Your task: Output the full listing exactly as written, with no pictures in it.

Dataset extract:
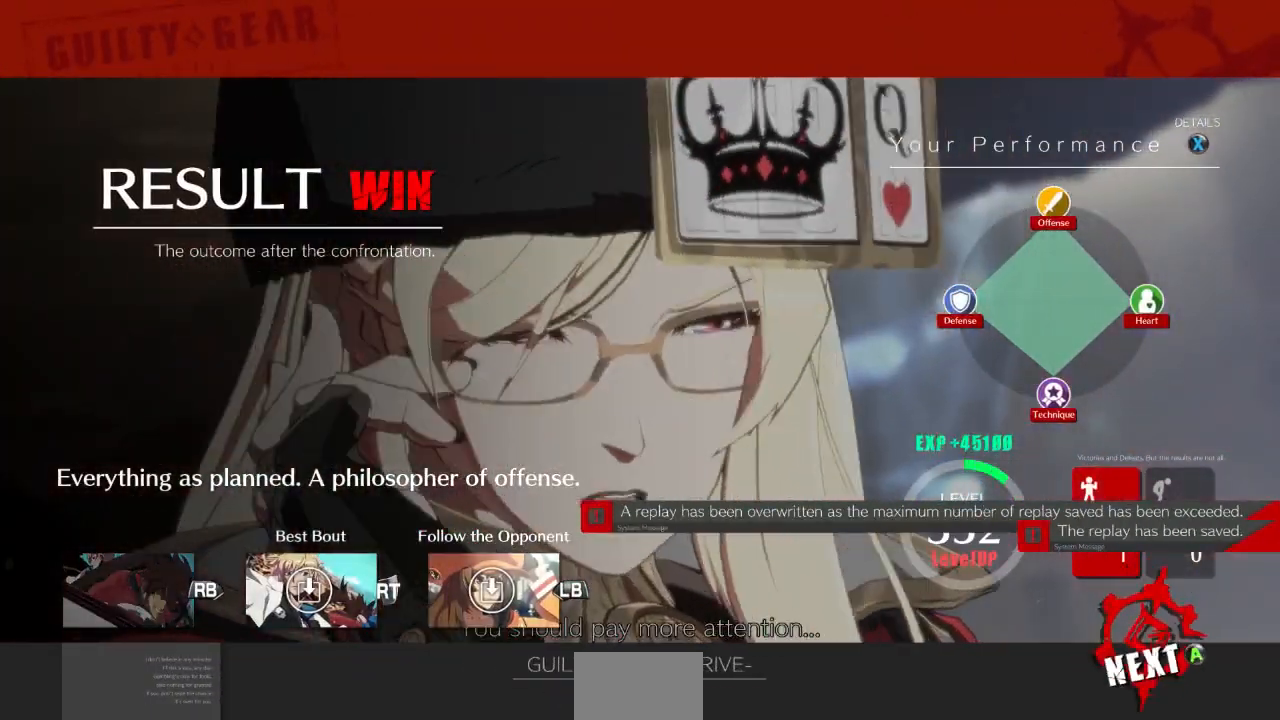
{"dt_ms": 500, "buttons": ["CROSS"], "events": [[400, "CROSS", "down"]]}
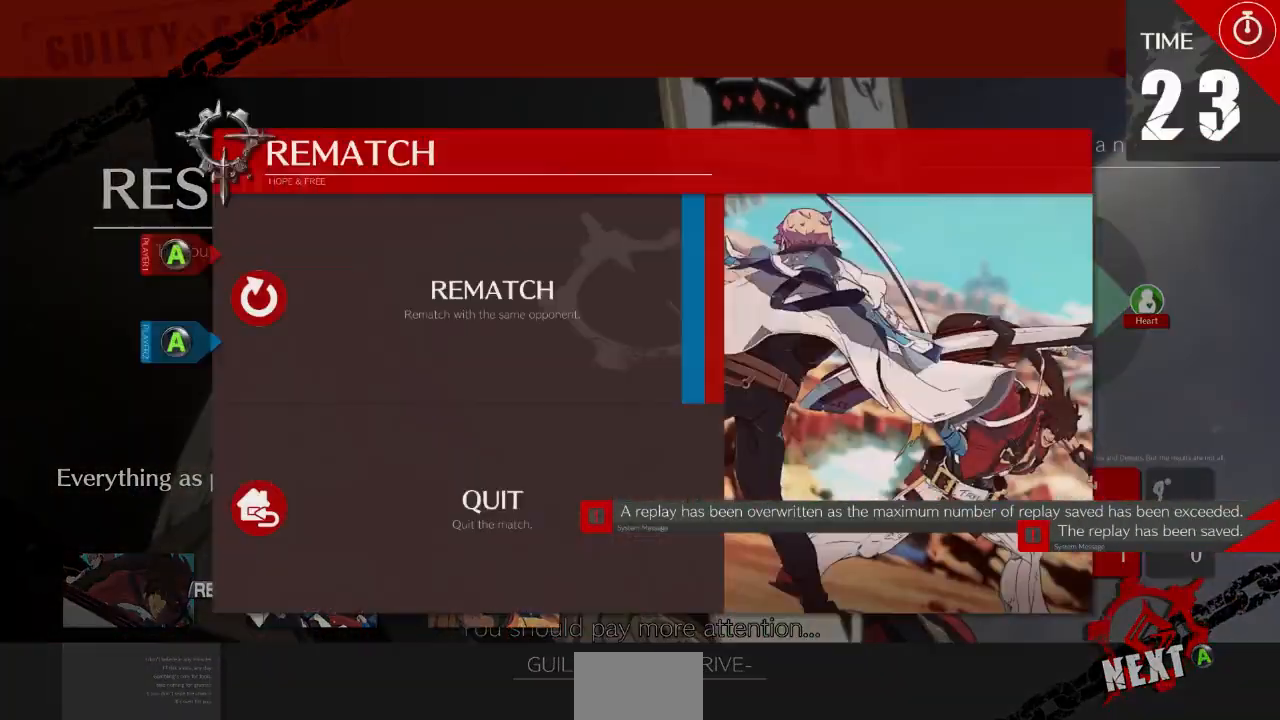
{"dt_ms": 500, "buttons": [], "events": [[33, "CROSS", "up"], [233, "CROSS", "down"], [333, "CROSS", "up"]]}
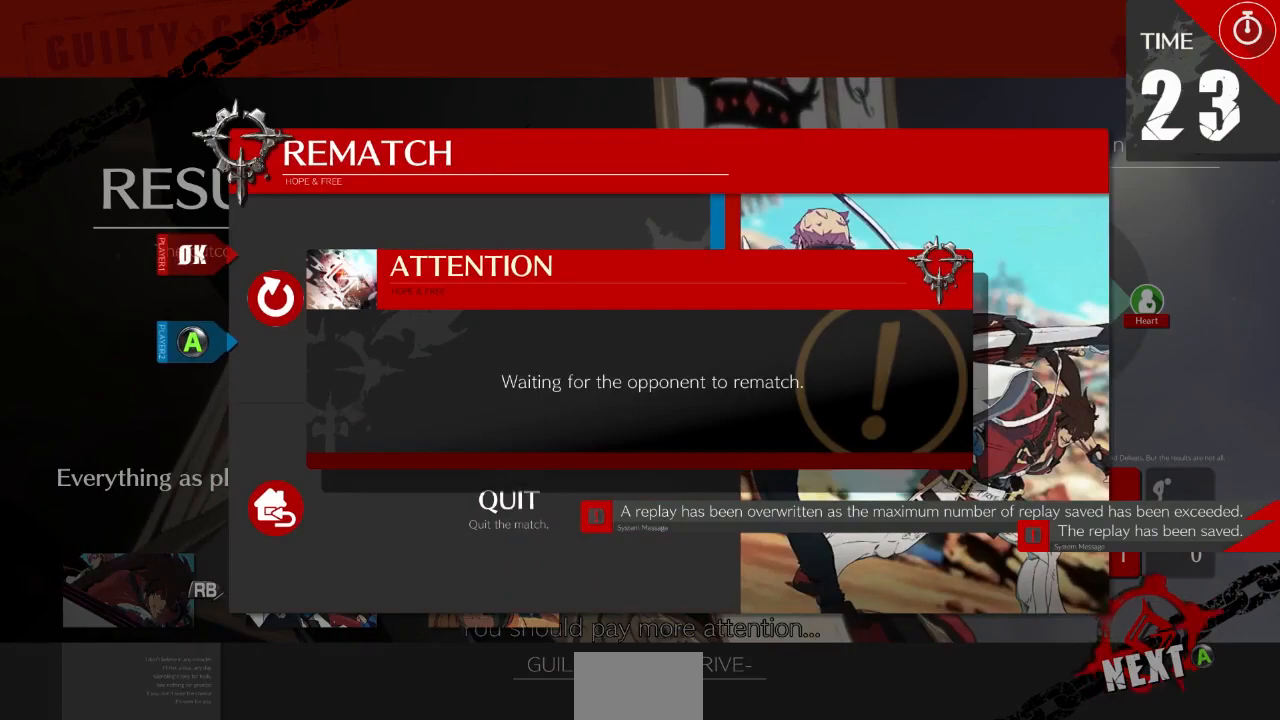
{"dt_ms": 500, "buttons": [], "events": []}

Solution to the problem:
{"dt_ms": 500, "buttons": ["CROSS"], "events": [[400, "CROSS", "down"]]}
{"dt_ms": 500, "buttons": [], "events": [[33, "CROSS", "up"], [233, "CROSS", "down"], [333, "CROSS", "up"]]}
{"dt_ms": 500, "buttons": [], "events": []}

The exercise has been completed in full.